:: SELECTED TEXT ::
○ ○ ○ ○ ○ ○ ○

Collaboration in Office 365–The Possibilities

imagePosted out on Microsoft’s TechNet blog I found an article discussing things that you can do to within the Office 365 environment that allows for different kinds of data sharing with both internal users (those users who are part of your Microsoft Office 365 tenant) and external users (those that belong to other Office 365 tenants).

What is an Office 365 tenant?

The term “tenant” is purely technical. In an ideal scenario, a single company would sign up for a single Office 365 tenant. Imagine a tenant as an equivalent of a closed on premise setup within which you have all your services running.

A single tenant will have all your users, groups, resources, data, subscriptions, licenses etc.

But we have also seen companies going for multiple tenants – especially if they have entities that are (or need to be) “separate” either from an IT or legal perspective.

○ ○ ○ ○ ○ ○ ○

:: TASK PROMPT ::
Write the next part of the text about Office 365 tenants, picking up after its final sentence. The material plays no role in what you are asked to do.

:: RECORDS ::

○ ○ ○ ○ ○ ○ ○

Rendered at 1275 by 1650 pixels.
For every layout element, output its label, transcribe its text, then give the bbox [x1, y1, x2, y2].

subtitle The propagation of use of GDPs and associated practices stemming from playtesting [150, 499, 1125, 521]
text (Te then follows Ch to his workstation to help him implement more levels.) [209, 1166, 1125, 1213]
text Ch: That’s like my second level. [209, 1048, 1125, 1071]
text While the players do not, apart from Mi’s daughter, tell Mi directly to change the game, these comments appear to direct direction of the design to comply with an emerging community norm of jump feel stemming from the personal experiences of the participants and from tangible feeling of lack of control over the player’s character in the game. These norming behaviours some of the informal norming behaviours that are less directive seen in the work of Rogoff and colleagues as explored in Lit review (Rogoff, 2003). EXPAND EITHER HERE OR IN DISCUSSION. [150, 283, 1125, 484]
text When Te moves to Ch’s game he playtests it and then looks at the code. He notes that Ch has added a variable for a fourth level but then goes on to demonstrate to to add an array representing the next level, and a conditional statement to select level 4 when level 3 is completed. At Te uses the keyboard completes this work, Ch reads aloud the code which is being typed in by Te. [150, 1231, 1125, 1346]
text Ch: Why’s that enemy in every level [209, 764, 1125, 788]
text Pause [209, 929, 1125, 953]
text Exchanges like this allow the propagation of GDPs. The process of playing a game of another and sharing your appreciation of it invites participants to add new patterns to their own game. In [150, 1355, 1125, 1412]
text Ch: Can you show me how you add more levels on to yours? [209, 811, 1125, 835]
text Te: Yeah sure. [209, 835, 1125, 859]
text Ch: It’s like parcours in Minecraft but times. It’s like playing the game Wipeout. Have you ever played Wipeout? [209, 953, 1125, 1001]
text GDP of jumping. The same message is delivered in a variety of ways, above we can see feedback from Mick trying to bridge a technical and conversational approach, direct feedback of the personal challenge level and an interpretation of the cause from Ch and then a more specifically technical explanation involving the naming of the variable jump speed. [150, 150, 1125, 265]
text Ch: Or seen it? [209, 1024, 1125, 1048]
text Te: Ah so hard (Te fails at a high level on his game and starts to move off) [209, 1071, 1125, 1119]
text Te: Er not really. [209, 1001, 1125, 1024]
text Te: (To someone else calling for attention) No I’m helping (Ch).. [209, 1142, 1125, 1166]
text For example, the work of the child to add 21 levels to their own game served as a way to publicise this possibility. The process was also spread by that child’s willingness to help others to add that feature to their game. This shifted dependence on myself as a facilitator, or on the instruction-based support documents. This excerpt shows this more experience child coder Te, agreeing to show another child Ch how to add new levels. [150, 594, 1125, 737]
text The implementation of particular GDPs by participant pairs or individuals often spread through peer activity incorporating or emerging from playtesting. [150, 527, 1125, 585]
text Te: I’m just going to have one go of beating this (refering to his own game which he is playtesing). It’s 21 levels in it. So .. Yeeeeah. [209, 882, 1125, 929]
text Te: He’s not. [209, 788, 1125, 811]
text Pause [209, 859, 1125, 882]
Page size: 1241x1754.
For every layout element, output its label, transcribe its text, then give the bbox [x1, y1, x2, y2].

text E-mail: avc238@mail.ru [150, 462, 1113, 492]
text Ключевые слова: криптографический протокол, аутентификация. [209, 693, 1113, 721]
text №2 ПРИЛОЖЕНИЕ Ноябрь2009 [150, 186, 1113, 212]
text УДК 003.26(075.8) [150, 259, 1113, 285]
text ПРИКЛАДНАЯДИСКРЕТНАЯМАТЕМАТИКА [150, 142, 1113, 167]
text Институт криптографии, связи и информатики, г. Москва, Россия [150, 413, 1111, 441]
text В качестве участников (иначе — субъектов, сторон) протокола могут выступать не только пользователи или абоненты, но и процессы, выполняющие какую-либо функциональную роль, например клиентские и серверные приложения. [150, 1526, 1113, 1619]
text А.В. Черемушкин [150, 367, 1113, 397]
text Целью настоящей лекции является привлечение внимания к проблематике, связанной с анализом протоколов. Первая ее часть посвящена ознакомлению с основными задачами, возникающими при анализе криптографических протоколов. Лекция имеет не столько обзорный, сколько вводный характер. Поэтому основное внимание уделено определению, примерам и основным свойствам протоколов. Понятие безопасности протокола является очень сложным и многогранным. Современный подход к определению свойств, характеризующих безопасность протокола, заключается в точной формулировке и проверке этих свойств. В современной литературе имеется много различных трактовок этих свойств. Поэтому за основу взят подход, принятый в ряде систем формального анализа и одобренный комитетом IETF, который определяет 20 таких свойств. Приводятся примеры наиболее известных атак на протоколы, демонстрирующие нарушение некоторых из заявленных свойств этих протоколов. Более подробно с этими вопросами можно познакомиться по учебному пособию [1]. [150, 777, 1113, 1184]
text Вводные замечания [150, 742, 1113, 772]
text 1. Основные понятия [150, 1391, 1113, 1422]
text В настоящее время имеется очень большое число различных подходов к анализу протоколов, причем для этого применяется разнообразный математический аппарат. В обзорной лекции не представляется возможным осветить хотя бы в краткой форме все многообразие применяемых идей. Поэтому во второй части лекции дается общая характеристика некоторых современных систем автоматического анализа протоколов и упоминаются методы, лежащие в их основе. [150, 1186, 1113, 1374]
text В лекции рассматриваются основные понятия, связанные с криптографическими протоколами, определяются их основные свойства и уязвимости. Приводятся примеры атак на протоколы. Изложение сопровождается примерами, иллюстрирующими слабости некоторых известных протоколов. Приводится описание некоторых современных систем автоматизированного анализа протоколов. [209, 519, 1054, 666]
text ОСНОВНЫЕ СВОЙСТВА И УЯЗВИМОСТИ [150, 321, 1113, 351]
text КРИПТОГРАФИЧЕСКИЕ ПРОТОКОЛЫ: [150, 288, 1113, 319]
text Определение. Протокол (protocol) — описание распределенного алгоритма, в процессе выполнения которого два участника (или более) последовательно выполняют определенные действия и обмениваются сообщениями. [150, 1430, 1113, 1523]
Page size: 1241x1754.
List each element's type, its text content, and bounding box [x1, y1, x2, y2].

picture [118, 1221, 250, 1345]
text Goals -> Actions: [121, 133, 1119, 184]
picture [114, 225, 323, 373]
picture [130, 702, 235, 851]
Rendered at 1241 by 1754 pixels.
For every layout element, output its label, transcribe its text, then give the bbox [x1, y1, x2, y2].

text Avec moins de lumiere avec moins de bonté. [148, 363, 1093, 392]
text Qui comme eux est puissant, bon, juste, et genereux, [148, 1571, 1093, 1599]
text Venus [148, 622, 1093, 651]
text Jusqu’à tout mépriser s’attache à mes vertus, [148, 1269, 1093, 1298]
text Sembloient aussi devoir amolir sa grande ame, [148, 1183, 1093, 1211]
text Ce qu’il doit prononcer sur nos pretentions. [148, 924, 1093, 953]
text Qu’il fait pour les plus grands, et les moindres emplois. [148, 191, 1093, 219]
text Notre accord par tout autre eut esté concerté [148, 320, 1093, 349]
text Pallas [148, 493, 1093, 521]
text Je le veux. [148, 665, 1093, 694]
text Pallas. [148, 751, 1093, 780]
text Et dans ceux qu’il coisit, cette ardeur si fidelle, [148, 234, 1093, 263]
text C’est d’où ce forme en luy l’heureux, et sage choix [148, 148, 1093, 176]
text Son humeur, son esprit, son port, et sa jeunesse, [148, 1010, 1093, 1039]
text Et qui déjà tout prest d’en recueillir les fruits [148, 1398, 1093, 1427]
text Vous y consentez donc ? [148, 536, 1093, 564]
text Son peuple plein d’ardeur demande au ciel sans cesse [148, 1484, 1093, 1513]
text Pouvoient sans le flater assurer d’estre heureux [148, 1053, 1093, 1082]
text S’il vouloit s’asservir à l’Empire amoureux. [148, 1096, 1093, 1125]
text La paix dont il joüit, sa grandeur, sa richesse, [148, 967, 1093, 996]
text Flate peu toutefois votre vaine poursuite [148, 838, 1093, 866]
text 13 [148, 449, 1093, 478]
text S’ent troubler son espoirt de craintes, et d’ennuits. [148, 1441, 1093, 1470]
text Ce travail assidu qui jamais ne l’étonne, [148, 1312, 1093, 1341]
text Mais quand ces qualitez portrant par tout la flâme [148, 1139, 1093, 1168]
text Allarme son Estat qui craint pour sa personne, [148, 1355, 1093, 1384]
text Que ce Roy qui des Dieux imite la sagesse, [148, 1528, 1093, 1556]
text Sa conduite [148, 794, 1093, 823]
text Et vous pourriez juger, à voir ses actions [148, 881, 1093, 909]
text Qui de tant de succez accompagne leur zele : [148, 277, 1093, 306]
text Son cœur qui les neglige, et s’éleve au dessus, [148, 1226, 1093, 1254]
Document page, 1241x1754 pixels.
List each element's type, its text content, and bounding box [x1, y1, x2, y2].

○ ○ ○ ○ ○ ○ ○

:: OUTPUT ::
Even then we would normally recommend having a single tenant for a single company, wherever possible. Why? Because tenant boundaries limit collaboration capabilities and bring in (IT) barriers between two users that you would normally expect to have between users in two separate companies (or organizations). Your global IT administrator’s credentials are effective only within the tenant boundaries. And, if you own a vanity domain name (like “Microsoft.com”) – you can only use it in a single tenant of Office 365, i.e. users in two separate tenants cannot have email addresses or login addresses ending with the same domain name.

The article provides a lot of insight and ideas on how to use your Office 365 account, and if you haven’t taken the leap yet, this may provide some ideas of why you should.